Your instructions: Format every line in the records below as a JSON list of strings, one string per line, leaving out any blank lines.

## START

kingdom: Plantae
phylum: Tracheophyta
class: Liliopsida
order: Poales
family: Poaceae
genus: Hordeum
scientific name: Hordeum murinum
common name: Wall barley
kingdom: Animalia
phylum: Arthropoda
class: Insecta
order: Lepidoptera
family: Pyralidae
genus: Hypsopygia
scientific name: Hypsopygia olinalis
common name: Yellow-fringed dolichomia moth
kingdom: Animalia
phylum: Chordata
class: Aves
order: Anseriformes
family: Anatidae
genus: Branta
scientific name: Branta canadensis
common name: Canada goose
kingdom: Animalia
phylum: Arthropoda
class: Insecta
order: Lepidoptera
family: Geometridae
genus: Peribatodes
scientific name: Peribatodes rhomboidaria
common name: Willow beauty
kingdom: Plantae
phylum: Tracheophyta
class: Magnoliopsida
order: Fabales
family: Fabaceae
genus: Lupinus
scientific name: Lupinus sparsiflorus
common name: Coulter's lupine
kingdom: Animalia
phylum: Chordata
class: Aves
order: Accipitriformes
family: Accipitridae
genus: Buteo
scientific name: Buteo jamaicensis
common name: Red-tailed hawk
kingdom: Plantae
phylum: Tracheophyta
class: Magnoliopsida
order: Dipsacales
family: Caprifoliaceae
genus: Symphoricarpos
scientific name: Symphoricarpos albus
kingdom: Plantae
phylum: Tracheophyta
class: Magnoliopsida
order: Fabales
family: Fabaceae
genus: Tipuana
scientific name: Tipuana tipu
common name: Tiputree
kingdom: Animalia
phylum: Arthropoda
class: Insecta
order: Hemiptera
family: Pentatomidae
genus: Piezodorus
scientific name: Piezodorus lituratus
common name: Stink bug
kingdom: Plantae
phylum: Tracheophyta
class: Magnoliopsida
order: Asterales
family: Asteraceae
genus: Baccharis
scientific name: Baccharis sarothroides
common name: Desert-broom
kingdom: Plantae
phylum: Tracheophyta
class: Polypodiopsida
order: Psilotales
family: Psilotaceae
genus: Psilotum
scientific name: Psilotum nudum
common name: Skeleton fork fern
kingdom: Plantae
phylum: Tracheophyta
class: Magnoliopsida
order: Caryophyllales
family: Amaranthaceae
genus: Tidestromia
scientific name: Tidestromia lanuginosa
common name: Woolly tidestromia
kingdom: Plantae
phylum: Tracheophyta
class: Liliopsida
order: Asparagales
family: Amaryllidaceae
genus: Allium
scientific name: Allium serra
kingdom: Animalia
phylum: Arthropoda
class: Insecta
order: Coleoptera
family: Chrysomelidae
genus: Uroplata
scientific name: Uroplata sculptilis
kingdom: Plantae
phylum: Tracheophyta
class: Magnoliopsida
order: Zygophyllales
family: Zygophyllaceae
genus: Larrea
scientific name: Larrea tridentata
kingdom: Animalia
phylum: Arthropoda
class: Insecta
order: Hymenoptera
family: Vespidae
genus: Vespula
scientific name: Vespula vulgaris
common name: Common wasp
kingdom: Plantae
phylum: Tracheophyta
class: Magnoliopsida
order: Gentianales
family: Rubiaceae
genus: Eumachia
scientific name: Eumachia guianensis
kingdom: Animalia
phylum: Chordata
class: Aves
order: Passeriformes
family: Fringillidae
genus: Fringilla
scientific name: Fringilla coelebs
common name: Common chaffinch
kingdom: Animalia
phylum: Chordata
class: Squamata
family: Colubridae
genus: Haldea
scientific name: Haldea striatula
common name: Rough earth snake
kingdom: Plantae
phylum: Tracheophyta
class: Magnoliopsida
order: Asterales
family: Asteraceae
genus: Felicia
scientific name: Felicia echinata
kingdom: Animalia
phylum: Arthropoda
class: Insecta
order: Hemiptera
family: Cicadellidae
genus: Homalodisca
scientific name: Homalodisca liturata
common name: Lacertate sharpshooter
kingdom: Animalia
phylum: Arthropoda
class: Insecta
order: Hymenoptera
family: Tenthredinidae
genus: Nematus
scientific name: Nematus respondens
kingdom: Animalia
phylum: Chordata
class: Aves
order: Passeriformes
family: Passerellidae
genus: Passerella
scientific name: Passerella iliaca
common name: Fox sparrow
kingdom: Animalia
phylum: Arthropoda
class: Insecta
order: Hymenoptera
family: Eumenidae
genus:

## END

Written reply:
[
  "kingdom: Plantae",
  "phylum: Tracheophyta",
  "class: Liliopsida",
  "order: Poales",
  "family: Poaceae",
  "genus: Hordeum",
  "scientific name: Hordeum murinum",
  "common name: Wall barley",
  "kingdom: Animalia",
  "phylum: Arthropoda",
  "class: Insecta",
  "order: Lepidoptera",
  "family: Pyralidae",
  "genus: Hypsopygia",
  "scientific name: Hypsopygia olinalis",
  "common name: Yellow-fringed dolichomia moth",
  "kingdom: Animalia",
  "phylum: Chordata",
  "class: Aves",
  "order: Anseriformes",
  "family: Anatidae",
  "genus: Branta",
  "scientific name: Branta canadensis",
  "common name: Canada goose",
  "kingdom: Animalia",
  "phylum: Arthropoda",
  "class: Insecta",
  "order: Lepidoptera",
  "family: Geometridae",
  "genus: Peribatodes",
  "scientific name: Peribatodes rhomboidaria",
  "common name: Willow beauty",
  "kingdom: Plantae",
  "phylum: Tracheophyta",
  "class: Magnoliopsida",
  "order: Fabales",
  "family: Fabaceae",
  "genus: Lupinus",
  "scientific name: Lupinus sparsiflorus",
  "common name: Coulter's lupine",
  "kingdom: Animalia",
  "phylum: Chordata",
  "class: Aves",
  "order: Accipitriformes",
  "family: Accipitridae",
  "genus: Buteo",
  "scientific name: Buteo jamaicensis",
  "common name: Red-tailed hawk",
  "kingdom: Plantae",
  "phylum: Tracheophyta",
  "class: Magnoliopsida",
  "order: Dipsacales",
  "family: Caprifoliaceae",
  "genus: Symphoricarpos",
  "scientific name: Symphoricarpos albus",
  "kingdom: Plantae",
  "phylum: Tracheophyta",
  "class: Magnoliopsida",
  "order: Fabales",
  "family: Fabaceae",
  "genus: Tipuana",
  "scientific name: Tipuana tipu",
  "common name: Tiputree",
  "kingdom: Animalia",
  "phylum: Arthropoda",
  "class: Insecta",
  "order: Hemiptera",
  "family: Pentatomidae",
  "genus: Piezodorus",
  "scientific name: Piezodorus lituratus",
  "common name: Stink bug",
  "kingdom: Plantae",
  "phylum: Tracheophyta",
  "class: Magnoliopsida",
  "order: Asterales",
  "family: Asteraceae",
  "genus: Baccharis",
  "scientific name: Baccharis sarothroides",
  "common name: Desert-broom",
  "kingdom: Plantae",
  "phylum: Tracheophyta",
  "class: Polypodiopsida",
  "order: Psilotales",
  "family: Psilotaceae",
  "genus: Psilotum",
  "scientific name: Psilotum nudum",
  "common name: Skeleton fork fern",
  "kingdom: Plantae",
  "phylum: Tracheophyta",
  "class: Magnoliopsida",
  "order: Caryophyllales",
  "family: Amaranthaceae",
  "genus: Tidestromia",
  "scientific name: Tidestromia lanuginosa",
  "common name: Woolly tidestromia",
  "kingdom: Plantae",
  "phylum: Tracheophyta",
  "class: Liliopsida",
  "order: Asparagales",
  "family: Amaryllidaceae",
  "genus: Allium",
  "scientific name: Allium serra",
  "kingdom: Animalia",
  "phylum: Arthropoda",
  "class: Insecta",
  "order: Coleoptera",
  "family: Chrysomelidae",
  "genus: Uroplata",
  "scientific name: Uroplata sculptilis",
  "kingdom: Plantae",
  "phylum: Tracheophyta",
  "class: Magnoliopsida",
  "order: Zygophyllales",
  "family: Zygophyllaceae",
  "genus: Larrea",
  "scientific name: Larrea tridentata",
  "kingdom: Animalia",
  "phylum: Arthropoda",
  "class: Insecta",
  "order: Hymenoptera",
  "family: Vespidae",
  "genus: Vespula",
  "scientific name: Vespula vulgaris",
  "common name: Common wasp",
  "kingdom: Plantae",
  "phylum: Tracheophyta",
  "class: Magnoliopsida",
  "order: Gentianales",
  "family: Rubiaceae",
  "genus: Eumachia",
  "scientific name: Eumachia guianensis",
  "kingdom: Animalia",
  "phylum: Chordata",
  "class: Aves",
  "order: Passeriformes",
  "family: Fringillidae",
  "genus: Fringilla",
  "scientific name: Fringilla coelebs",
  "common name: Common chaffinch",
  "kingdom: Animalia",
  "phylum: Chordata",
  "class: Squamata",
  "family: Colubridae",
  "genus: Haldea",
  "scientific name: Haldea striatula",
  "common name: Rough earth snake",
  "kingdom: Plantae",
  "phylum: Tracheophyta",
  "class: Magnoliopsida",
  "order: Asterales",
  "family: Asteraceae",
  "genus: Felicia",
  "scientific name: Felicia echinata",
  "kingdom: Animalia",
  "phylum: Arthropoda",
  "class: Insecta",
  "order: Hemiptera",
  "family: Cicadellidae",
  "genus: Homalodisca",
  "scientific name: Homalodisca liturata",
  "common name: Lacertate sharpshooter",
  "kingdom: Animalia",
  "phylum: Arthropoda",
  "class: Insecta",
  "order: Hymenoptera",
  "family: Tenthredinidae",
  "genus: Nematus",
  "scientific name: Nematus respondens",
  "kingdom: Animalia",
  "phylum: Chordata",
  "class: Aves",
  "order: Passeriformes",
  "family: Passerellidae",
  "genus: Passerella",
  "scientific name: Passerella iliaca",
  "common name: Fox sparrow",
  "kingdom: Animalia",
  "phylum: Arthropoda",
  "class: Insecta",
  "order: Hymenoptera",
  "family: Eumenidae",
  "genus:"
]